═══ Dataset content
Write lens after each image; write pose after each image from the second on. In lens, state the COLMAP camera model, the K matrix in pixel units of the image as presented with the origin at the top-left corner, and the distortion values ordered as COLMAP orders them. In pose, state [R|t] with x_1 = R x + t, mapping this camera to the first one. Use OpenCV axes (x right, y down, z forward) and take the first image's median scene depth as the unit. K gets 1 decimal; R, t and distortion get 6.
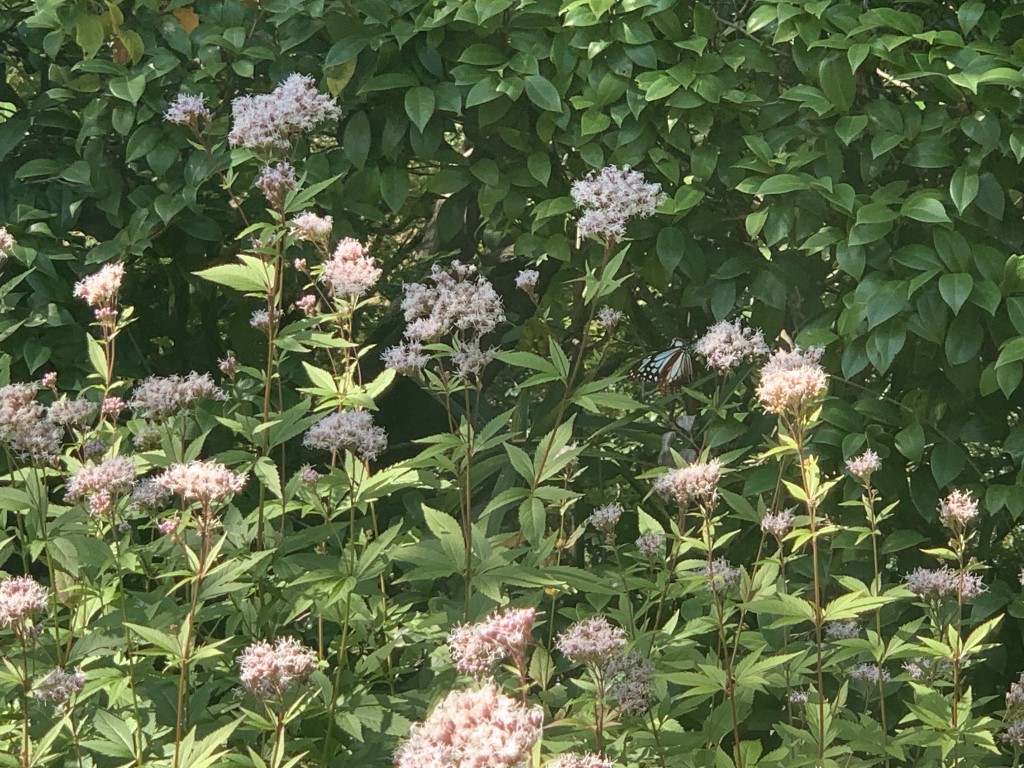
lens RADIAL K [[3788.3, 0, 512.2], [0, 3788.3, 383.7], [0, 0, 1]] dist [0.000472, 0.000000]
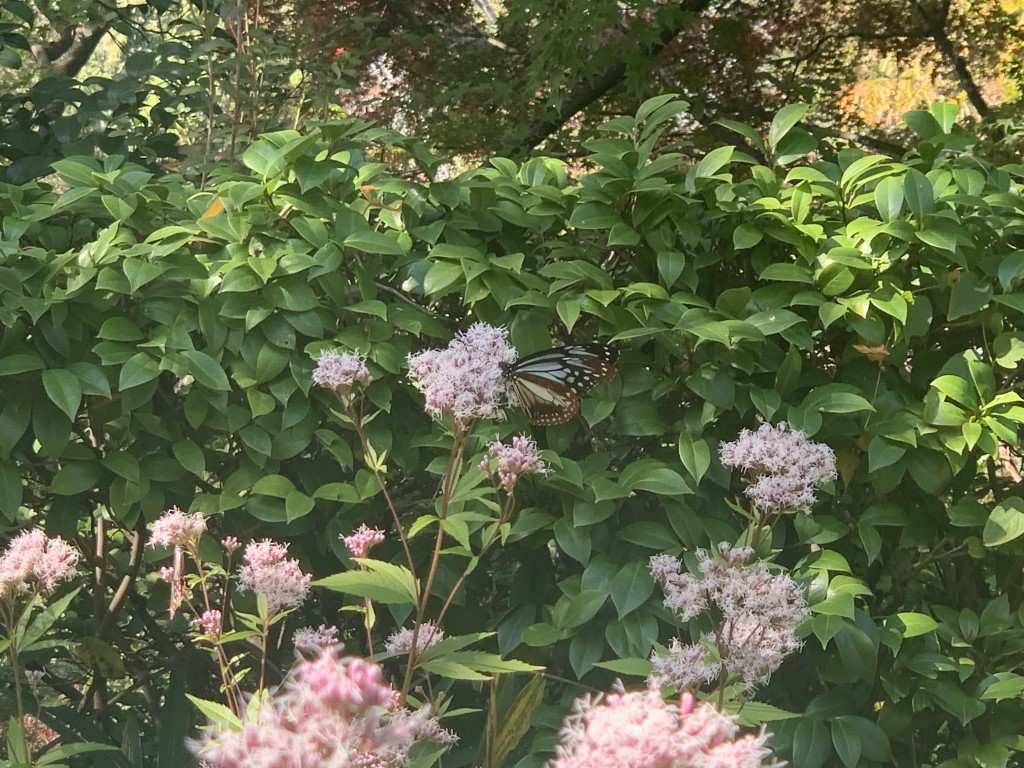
lens RADIAL K [[3617.7, 0, 511.9], [0, 3617.7, 383.7], [0, 0, 1]] dist [-0.328081, 0.000000]
pose [[0.933954, -0.040634, 0.355075, -0.222621], [0.070415, 0.994963, -0.071351, -0.010154], [-0.350387, 0.091641, 0.932111, 0.211173]]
══════
**Task instructions**
Leave the pictures out and copy the rest of the data exactly.

**Exercise solution**
Write lens after each image; write pose after each image from the second on. In lens, state the COLMAP camera model, the K matrix in pixel units of the image as presented with the origin at the top-left corner, and the distortion values ordered as COLMAP orders them. In pose, state [R|t] with x_1 = R x + t, mapping this camera to the first one. Use OpenCV axes (x right, y down, z forward) and take the first image's median scene depth as the unit. K gets 1 decimal; R, t and distortion get 6.
lens RADIAL K [[3788.3, 0, 512.2], [0, 3788.3, 383.7], [0, 0, 1]] dist [0.000472, 0.000000]
lens RADIAL K [[3617.7, 0, 511.9], [0, 3617.7, 383.7], [0, 0, 1]] dist [-0.328081, 0.000000]
pose [[0.933954, -0.040634, 0.355075, -0.222621], [0.070415, 0.994963, -0.071351, -0.010154], [-0.350387, 0.091641, 0.932111, 0.211173]]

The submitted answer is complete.